In parallel with Tardoc, santésuisse and FMCH (a merger of expert societies representing practitioners of surgical and invasive procedures) want to pay for outpatient treatment as far as possible by means of flat rates. They have submitted a range of flat rates to the Federal Council for approval. SWICA also supports this measure. Outpatient flat rates are a key prerequisite in the promotion of integrated healthcare. SWICA therefore proposes that Tardoc be approved as the new rate structure; at the same time, the individual service rates contained in Tardoc should be replaced by flat rates wherever this is possible and appropriate.

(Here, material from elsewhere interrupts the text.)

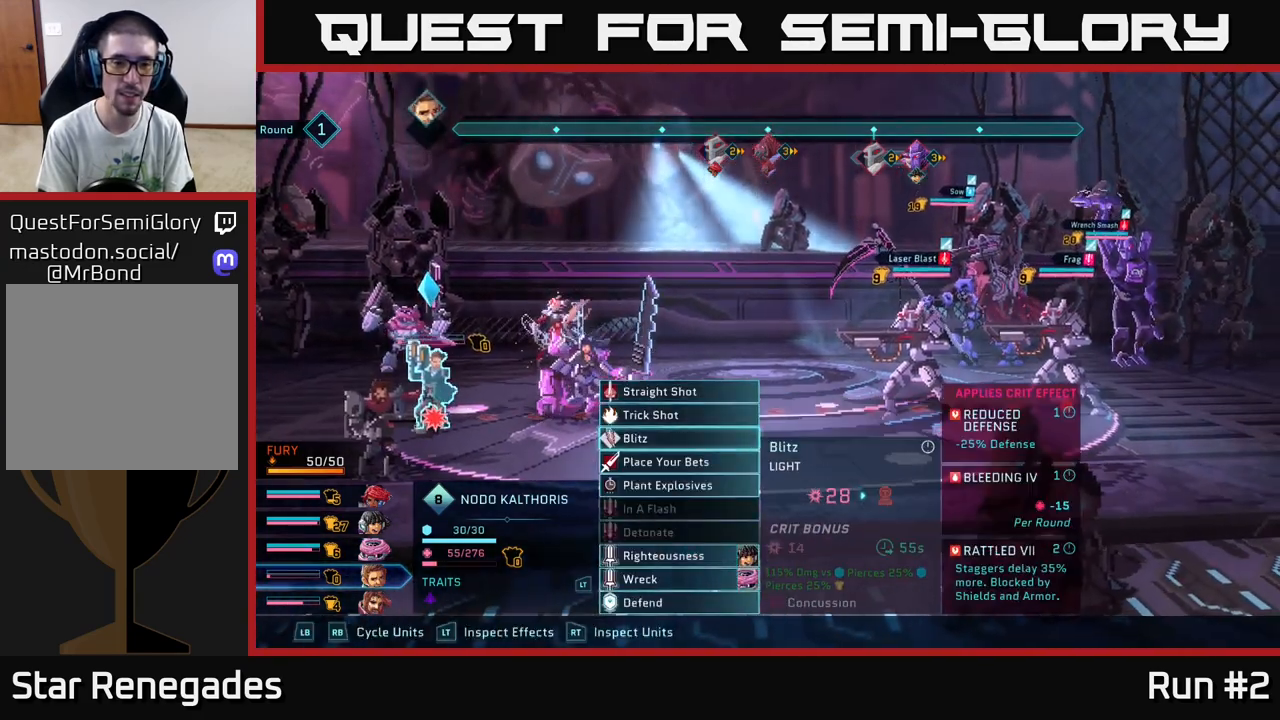
{"buttons": [], "left_stick": "right", "right_stick": "center", "events": [[67, "left_stick", "center"], [150, "left_stick", "down"], [267, "A", "down"], [300, "left_stick", "center"], [383, "A", "up"], [467, "left_stick", "right"]]}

The "Uniform Financing of Inpatient and Outpatient Treatment" (EFAS) is intended to encourage a shift from inpatient to outpatient treatment, because outpatient treatment is often equally effective but cheaper. The goal is to curb cost growth in the healthcare system. The current system, in which the cost of inpatient services is borne jointly by the cantons and health insurers, but only by the insurers in the outpatient sector, creates a financial disincentive. As a result, some operations are performed as inpatient procedures, even though they could be performed more cheaply and with the same medical efficacy as outpatient procedures.

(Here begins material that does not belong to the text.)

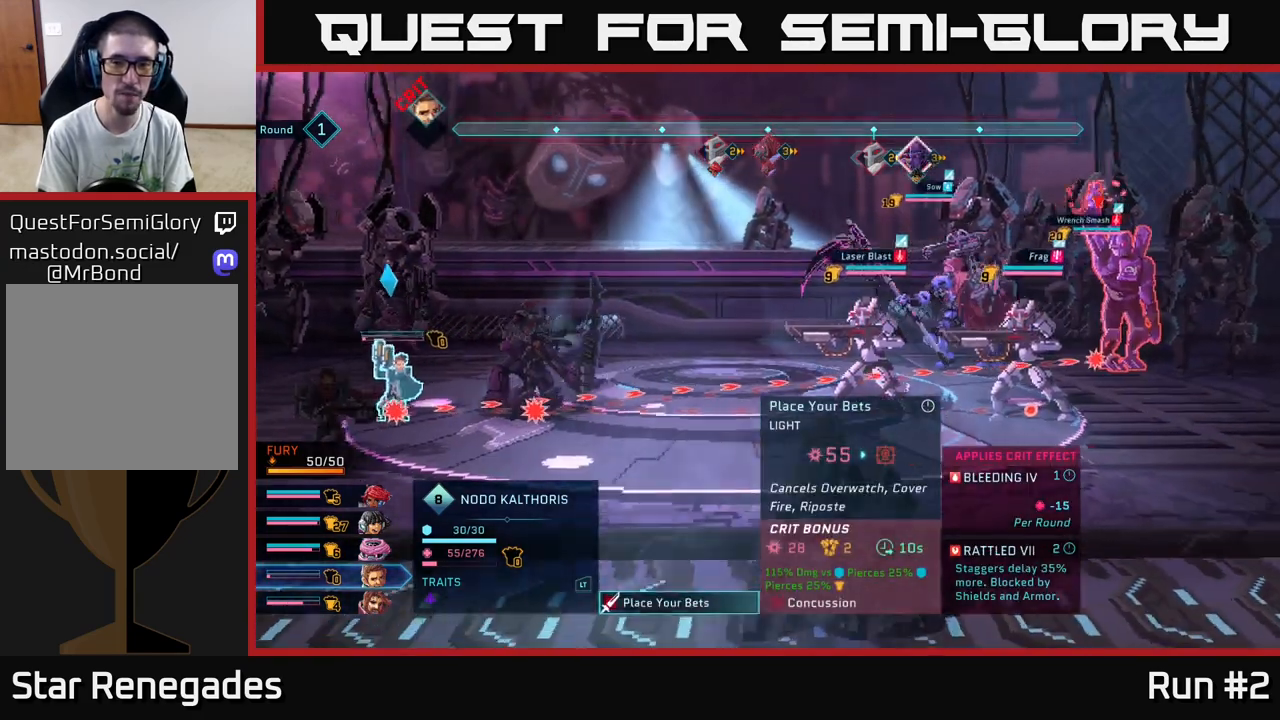
{"buttons": [], "left_stick": "center", "right_stick": "center", "events": [[133, "left_stick", "center"]]}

However, EFAS also gives a boost to integrated care which aims to better coordinate the management of patients along their entire treatment path. This improves the efficiency and quality of treatment and reduces the cost of services. With the shift from inpatient to outpatient care, alternative insurance models (e.g. the family doctor and telemedicine models) will also become more important; savings are also possible in this way for both insured persons and service providers.
SWICA supports the amendment to the Health Insurance Act for the uniform financing of outpatient and inpatient services.